The initiative is focused on improving postoperative opioid pain management by providers, clinicians, patients and their families.

[Also: IBM Watson thinks it can use AI to fight opioid addiction]

The pilot, Safer Postoperative Pain Management: Reducing Opioid-related Harm, is scheduled to launch in September 2017 and run through March 2018. Premier has targeted 30 high performing hospitals to participate.

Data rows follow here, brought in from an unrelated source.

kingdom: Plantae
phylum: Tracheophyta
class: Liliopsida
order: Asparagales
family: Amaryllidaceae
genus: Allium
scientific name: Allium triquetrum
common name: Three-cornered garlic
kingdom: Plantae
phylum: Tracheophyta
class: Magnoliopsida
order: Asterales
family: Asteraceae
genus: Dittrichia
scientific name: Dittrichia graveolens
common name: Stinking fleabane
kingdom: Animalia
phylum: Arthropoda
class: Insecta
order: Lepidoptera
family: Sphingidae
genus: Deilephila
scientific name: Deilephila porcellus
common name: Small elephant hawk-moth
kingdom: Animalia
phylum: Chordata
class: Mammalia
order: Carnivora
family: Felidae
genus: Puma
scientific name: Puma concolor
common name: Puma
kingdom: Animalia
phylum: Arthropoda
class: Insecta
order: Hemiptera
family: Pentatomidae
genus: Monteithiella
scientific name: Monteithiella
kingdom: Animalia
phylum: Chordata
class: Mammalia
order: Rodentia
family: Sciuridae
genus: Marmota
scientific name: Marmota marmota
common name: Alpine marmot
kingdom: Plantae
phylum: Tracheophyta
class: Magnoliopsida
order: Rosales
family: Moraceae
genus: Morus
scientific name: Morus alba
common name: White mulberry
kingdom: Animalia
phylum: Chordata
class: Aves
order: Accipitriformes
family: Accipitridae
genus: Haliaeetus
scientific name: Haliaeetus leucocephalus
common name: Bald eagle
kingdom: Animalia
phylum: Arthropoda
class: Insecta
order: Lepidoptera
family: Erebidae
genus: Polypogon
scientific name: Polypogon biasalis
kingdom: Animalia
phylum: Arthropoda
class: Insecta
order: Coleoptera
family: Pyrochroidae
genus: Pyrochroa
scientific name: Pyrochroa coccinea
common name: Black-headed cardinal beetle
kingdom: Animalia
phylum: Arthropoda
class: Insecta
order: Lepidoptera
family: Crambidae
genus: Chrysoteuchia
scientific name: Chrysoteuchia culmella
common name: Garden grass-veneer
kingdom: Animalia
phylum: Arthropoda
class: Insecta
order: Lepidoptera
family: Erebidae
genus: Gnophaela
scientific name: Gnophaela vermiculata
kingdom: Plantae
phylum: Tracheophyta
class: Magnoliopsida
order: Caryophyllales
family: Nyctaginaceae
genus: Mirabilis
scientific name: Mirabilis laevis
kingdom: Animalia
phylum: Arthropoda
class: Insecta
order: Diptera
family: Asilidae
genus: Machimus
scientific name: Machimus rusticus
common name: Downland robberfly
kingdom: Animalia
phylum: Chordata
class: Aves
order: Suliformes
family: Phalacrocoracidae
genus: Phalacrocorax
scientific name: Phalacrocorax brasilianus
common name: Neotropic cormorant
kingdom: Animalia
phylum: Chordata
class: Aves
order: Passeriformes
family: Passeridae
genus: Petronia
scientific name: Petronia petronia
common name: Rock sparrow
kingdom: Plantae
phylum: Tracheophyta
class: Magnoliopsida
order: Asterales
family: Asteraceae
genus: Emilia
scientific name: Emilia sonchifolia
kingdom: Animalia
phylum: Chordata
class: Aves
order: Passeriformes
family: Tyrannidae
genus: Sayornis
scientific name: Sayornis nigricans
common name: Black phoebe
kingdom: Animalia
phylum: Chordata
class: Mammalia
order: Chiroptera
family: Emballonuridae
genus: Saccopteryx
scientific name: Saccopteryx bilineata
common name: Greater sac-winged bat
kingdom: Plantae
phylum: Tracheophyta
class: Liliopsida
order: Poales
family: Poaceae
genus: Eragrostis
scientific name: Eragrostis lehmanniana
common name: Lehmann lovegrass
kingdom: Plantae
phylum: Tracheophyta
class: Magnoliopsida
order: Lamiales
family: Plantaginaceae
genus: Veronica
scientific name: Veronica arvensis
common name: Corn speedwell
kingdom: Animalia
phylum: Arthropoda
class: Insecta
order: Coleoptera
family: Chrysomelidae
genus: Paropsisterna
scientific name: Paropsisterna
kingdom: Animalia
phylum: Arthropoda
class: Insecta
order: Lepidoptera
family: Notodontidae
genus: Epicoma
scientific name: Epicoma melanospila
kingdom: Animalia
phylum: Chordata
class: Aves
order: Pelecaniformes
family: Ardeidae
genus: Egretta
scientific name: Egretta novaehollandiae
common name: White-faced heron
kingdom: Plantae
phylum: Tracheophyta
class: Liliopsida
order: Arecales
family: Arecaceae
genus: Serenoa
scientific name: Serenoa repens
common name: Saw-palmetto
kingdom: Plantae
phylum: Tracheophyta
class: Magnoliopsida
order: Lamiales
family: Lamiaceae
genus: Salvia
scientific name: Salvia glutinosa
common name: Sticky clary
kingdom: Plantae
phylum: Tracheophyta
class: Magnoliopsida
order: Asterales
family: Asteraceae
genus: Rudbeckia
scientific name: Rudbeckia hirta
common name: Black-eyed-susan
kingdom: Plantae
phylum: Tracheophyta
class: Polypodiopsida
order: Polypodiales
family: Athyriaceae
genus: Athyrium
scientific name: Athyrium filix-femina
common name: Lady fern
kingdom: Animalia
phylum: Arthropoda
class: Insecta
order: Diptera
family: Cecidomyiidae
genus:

“Addressing the opioid epidemic calls for the reliable implementation of proven, evidence-based treatment practices and testing new measures and approaches to ensure professionals are trained based on what the evidence has proven to work,” said Blair Childs, senior vice president of public affairs at Premier, in a statement.

Blair noted that working with the ASA is particularly critical because of the role physician anesthesiologists play in care delivery.

“This initiative extends our long-term commitment to collaborate with health systems, the government and other industry organizations to continue down a path of safer pain management practices,” he said.

Premier is launching the pilot through its Hospital Improvement Innovation Network, which is part of the Centers for Medicaid & Medicare Services Partnership for Patients program.

According to the Centers for Disease Control and Prevention, overdose deaths involving prescription opioids have quadrupled since 1999. From 1999 to 2015, more than 183,000 people died in the U.S. from opioid overdoses related to prescribed opioids.

The premier pilot will focus first on adult patients undergoing elective hip and knee arthroplasty – and colectomy surgical procedures. The goal is to help participants redesign their existing best practices and workflows around pain management with new strategies, officials said.